Толстой маниакально боролся с мистическим отношением Церкви к Писанию, так приблизительно: все три искушения суть самые обычные выражения внутренней борьбы, повторяющиеся в душе каждого человека. И уж совсем прелестно предложение старого графа именовать отныне Иоанна Крестителя – Иоанном Купало, потому что Крещение получило церковное значение таинства. А речь, надо понимать, идет всего лишь об искупаться… Хорошо хоть, когда помрачение прошло, Толстой признал в 91-м году, что его занесло и что его попытки вовлекли его в искусственные и, вероятно, неправильные филологические разъяснения… Так Мишу при чтении графа Толстого ненадолго покинуло постоянное и внушенное воспитанием смиренное благоговейное почтение перед великими.
Он отложил Толстого и с удовольствием перечитал сцену смерти старого скряги дядюшки Мельмота, смутно узнавая читанное сорок лет назад:
«Во взгляде его больше не было ужаса, и руки его, которые перед этим судорожно перебирали одеяло короткими, прерывистыми движениями, застыли теперь и недвижно лежали на нем, точно лапы умершей от голода хищной птицы…»

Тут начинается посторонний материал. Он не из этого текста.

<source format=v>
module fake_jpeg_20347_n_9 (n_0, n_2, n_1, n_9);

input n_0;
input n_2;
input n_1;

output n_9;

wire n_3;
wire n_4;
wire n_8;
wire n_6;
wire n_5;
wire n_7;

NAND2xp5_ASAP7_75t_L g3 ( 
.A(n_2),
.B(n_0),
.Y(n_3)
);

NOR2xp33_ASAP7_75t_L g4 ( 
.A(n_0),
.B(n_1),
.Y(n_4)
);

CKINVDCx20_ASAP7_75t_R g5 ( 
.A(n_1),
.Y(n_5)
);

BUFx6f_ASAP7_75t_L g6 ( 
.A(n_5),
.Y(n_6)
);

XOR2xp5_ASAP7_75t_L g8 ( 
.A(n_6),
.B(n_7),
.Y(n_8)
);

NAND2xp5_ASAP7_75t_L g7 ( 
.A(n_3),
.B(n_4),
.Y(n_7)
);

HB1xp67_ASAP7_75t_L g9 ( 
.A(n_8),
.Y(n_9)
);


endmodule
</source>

Как упомянуто, Миша, прилежный ученик, обожал соответствия. Его развлекало, скажем, такое совпадение. «Осенью 1816 года Джон Мельмот поехал к умирающему дяде, средоточию всех его надежд на независимое положение в свете». Это – первые строки романа Метьюрина, он был впервые издан в Лондоне в 1820 году и тут же стал модным по всей Европе, и у русских полумилордов тоже, живи они хоть в Одессе. И у их жен, за которыми ухлестывали ссыльные рифмоплеты и авторы эпиграмм. Так что в том же году, не откладывая, русский поэт начал свой собственный роман в стихах такими строками:
Мой дядя самый честных правил,Когда не в шутку занемог…В начале прошлого века серия популярных карманных изданий английского издательства Penguin открылась занимательным романом одного напрочь забытого нынче автора. Книжечки эти шли нарасхват, доходили и до Киева. В первых строках забытого романа описывалась некая дичь в духе английских лимериков. Некий господин, в котором костюм выдавал никак не лондонца, но скорее жителя континента, попросил разрешения присесть на лавочку у входа в Green Park у некоего джентльмена, по профессии издателя, тайно сочиняющего романы, который сейчас занимался рассматриванием фасада отеля Ритц.

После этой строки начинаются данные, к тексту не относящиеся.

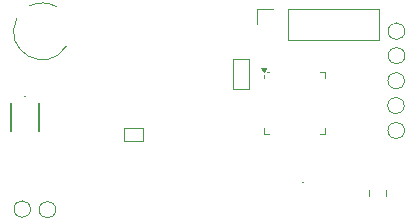
<source format=gbr>
%TF.GenerationSoftware,KiCad,Pcbnew,8.0.0*%
%TF.CreationDate,2024-03-12T22:02:49+01:00*%
%TF.ProjectId,projet s6,70726f6a-6574-4207-9336-2e6b69636164,rev?*%
%TF.SameCoordinates,Original*%
%TF.FileFunction,Legend,Top*%
%TF.FilePolarity,Positive*%
%FSLAX46Y46*%
G04 Gerber Fmt 4.6, Leading zero omitted, Abs format (unit mm)*
G04 Created by KiCad (PCBNEW 8.0.0) date 2024-03-12 22:02:49*
%MOMM*%
%LPD*%
G01*
G04 APERTURE LIST*
%ADD10C,0.100000*%
%ADD11C,0.120000*%
%ADD12C,0.152400*%
%ADD13C,0.050000*%
G04 APERTURE END LIST*
D10*
%TO.C,IC1*%
X198620000Y-80630000D02*
X198620000Y-80630000D01*
X198720000Y-80630000D02*
X198720000Y-80630000D01*
X198620000Y-80630000D02*
G75*
G02*
X198720000Y-80630000I50000J0D01*
G01*
X198720000Y-80630000D02*
G75*
G02*
X198620000Y-80630000I-50000J0D01*
G01*
D11*
%TO.C,J2*%
X194820000Y-65920000D02*
X196150000Y-65920000D01*
X194820000Y-67250000D02*
X194820000Y-65920000D01*
X197420000Y-65920000D02*
X205100000Y-65920000D01*
X197420000Y-68580000D02*
X197420000Y-65920000D01*
X197420000Y-68580000D02*
X205100000Y-68580000D01*
X205100000Y-68580000D02*
X205100000Y-65920000D01*
%TO.C,U1*%
X195340000Y-71795000D02*
X195340000Y-71560000D01*
X195340000Y-76540000D02*
X195340000Y-76065000D01*
X195815000Y-71320000D02*
X195640000Y-71320000D01*
X195815000Y-76540000D02*
X195340000Y-76540000D01*
X200085000Y-71320000D02*
X200560000Y-71320000D01*
X200085000Y-76540000D02*
X200560000Y-76540000D01*
X200560000Y-71320000D02*
X200560000Y-71795000D01*
X200560000Y-76540000D02*
X200560000Y-76065000D01*
X195340000Y-71320000D02*
X195100000Y-70990000D01*
X195580000Y-70990000D01*
X195340000Y-71320000D01*
G36*
X195340000Y-71320000D02*
G01*
X195100000Y-70990000D01*
X195580000Y-70990000D01*
X195340000Y-71320000D01*
G37*
%TO.C,TP5*%
X175610000Y-82900000D02*
G75*
G02*
X174210000Y-82900000I-700000J0D01*
G01*
X174210000Y-82900000D02*
G75*
G02*
X175610000Y-82900000I700000J0D01*
G01*
%TO.C,TP9*%
X207250000Y-74140000D02*
G75*
G02*
X205850000Y-74140000I-700000J0D01*
G01*
X205850000Y-74140000D02*
G75*
G02*
X207250000Y-74140000I700000J0D01*
G01*
%TO.C,TP11*%
X207270000Y-72030000D02*
G75*
G02*
X205870000Y-72030000I-700000J0D01*
G01*
X205870000Y-72030000D02*
G75*
G02*
X207270000Y-72030000I700000J0D01*
G01*
%TO.C,TP7*%
X207270000Y-76240000D02*
G75*
G02*
X205870000Y-76240000I-700000J0D01*
G01*
X205870000Y-76240000D02*
G75*
G02*
X207270000Y-76240000I700000J0D01*
G01*
D10*
%TO.C,D1*%
X175160000Y-73365000D02*
G75*
G02*
X175060000Y-73365000I-50000J0D01*
G01*
X175060000Y-73365000D02*
G75*
G02*
X175160000Y-73365000I50000J0D01*
G01*
D11*
%TO.C,TP8*%
X207290000Y-67840000D02*
G75*
G02*
X205890000Y-67840000I-700000J0D01*
G01*
X205890000Y-67840000D02*
G75*
G02*
X207290000Y-67840000I700000J0D01*
G01*
D12*
%TO.C,U2*%
X173943001Y-73952999D02*
X173943001Y-76306999D01*
X176297001Y-76306999D02*
X176297001Y-73952999D01*
D11*
%TO.C,TP1*%
X177740000Y-82950000D02*
G75*
G02*
X176340000Y-82950000I-700000J0D01*
G01*
X176340000Y-82950000D02*
G75*
G02*
X177740000Y-82950000I700000J0D01*
G01*
D10*
%TO.C,BT1*%
X175541338Y-65681516D02*
G75*
G02*
X177844999Y-65789013I1053662J-2157496D01*
G01*
X178634999Y-69109012D02*
G75*
G02*
X174439698Y-66776388I-2039999J1270000D01*
G01*
D11*
%TO.C,TP10*%
X207310000Y-69910000D02*
G75*
G02*
X205910000Y-69910000I-700000J0D01*
G01*
X205910000Y-69910000D02*
G75*
G02*
X207310000Y-69910000I700000J0D01*
G01*
%TO.C,C13*%
X204235000Y-81288748D02*
X204235000Y-81811252D01*
X205705000Y-81288748D02*
X205705000Y-81811252D01*
%TO.C,Q1*%
D13*
X183500000Y-77140000D02*
X185120000Y-77140000D01*
X185120000Y-76020000D01*
X183500000Y-76020000D01*
X183500000Y-77140000D01*
%TO.C,SW5*%
D10*
X194080000Y-70200000D02*
X192720000Y-70200000D01*
X192720000Y-72720000D01*
X194080000Y-72720000D01*
X194080000Y-70200000D01*
%TD*%
M02*

</source>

– Знаете ли, – вдруг обратился иностранец к литератору, – Энн уже купила оливковое масло, и не только купила, но уже и разлила…
А у другого английского писателя можно прочесть, как некоего Гулливера губернатор летающего острова Лапута пригласил на бал, посвященный концу света… Что ж, бывший киевский студент-медик, сын профессора Духовной академии, смолоду бегло читал по-английски.

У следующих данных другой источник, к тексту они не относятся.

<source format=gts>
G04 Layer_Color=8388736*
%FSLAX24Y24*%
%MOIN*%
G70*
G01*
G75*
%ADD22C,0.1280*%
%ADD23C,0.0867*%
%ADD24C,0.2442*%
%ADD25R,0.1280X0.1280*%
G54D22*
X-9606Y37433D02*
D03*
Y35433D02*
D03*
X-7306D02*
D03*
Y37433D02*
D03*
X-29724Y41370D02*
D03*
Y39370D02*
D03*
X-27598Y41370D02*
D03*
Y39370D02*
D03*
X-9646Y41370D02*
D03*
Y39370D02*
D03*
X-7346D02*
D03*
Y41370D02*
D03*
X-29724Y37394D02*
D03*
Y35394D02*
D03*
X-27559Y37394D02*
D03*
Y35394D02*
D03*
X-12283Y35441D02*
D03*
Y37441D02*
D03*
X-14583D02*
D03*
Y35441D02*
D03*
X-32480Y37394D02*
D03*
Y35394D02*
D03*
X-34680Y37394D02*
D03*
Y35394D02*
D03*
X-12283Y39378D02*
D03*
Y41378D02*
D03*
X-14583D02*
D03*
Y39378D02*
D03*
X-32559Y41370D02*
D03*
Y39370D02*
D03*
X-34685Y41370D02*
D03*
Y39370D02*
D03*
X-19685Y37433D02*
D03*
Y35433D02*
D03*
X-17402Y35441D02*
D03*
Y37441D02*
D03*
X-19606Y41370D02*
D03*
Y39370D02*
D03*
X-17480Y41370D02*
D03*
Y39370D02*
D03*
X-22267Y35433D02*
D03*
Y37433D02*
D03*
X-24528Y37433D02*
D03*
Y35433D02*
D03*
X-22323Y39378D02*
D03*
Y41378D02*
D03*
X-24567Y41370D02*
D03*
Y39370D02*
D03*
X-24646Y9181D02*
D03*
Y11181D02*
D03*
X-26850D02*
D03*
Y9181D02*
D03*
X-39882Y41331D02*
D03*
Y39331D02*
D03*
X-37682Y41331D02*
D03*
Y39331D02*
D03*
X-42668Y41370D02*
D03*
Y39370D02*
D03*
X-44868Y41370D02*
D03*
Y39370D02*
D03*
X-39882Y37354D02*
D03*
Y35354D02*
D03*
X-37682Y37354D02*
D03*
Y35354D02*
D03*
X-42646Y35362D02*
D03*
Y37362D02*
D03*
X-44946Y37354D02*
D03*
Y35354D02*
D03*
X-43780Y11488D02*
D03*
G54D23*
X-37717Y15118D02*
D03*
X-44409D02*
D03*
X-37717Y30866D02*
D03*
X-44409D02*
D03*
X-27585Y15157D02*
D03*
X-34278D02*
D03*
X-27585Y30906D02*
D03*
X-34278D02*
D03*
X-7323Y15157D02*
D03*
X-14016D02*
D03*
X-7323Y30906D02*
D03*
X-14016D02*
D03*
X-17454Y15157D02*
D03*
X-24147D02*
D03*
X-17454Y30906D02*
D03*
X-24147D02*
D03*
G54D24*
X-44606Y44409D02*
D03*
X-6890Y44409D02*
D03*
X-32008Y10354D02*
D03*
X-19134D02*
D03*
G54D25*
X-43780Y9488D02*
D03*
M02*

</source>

Да что говорить, если русский берлинский писатель Сирин на голубом глазу утверждал, что никогда не читал роман одного австрийского еврея «Процесс», писавшего для удобства по- немецки. А уж о том, что за двадцать лет до «Лолиты» в Париже по-русски вышел роман обнищавшего эмигранта, знававшего лучшие дни, с девичьим именем на обложке, американский писатель Набоков и вовсе знать не мог; фабулой печального повествования была любовь немолодого русского профессора филологии к двенадцатилетней французской девочке, уличной акробатке, по имени Жаннета. И так далее…
По-мишиному, выходило, что вся мировая литература это один Общий текст – как бы мировой литературный фольклор, и русский мавр, беря пример со старших товарищей, ничуть не чинясь, переписывал западные сюжеты пачками. Так что тщеславие авторов нового времени, в общем-то, смехотворно: куда благороднее средневековая практика анонимности простонародных менестрелей, которые в отличие от галантных миннезингеров и трубадуров не оставляли имен под своими тоскливыми песнями. Эта безымянность имела смысл много больший, нежели простая скромность. Потому что никто ведь не обвинит компилятора и переписчика за обильное цитирование, использование чужих сюжетных ходов и присвоение гонорара.
Со дня на день Миша все подробнее узнавал и другие, помимо двух своих соседей, лица товарищей по несчастью. Правда, узнавал только курящих, потому что сталкивался с ними на лестнице, над поганым ведром.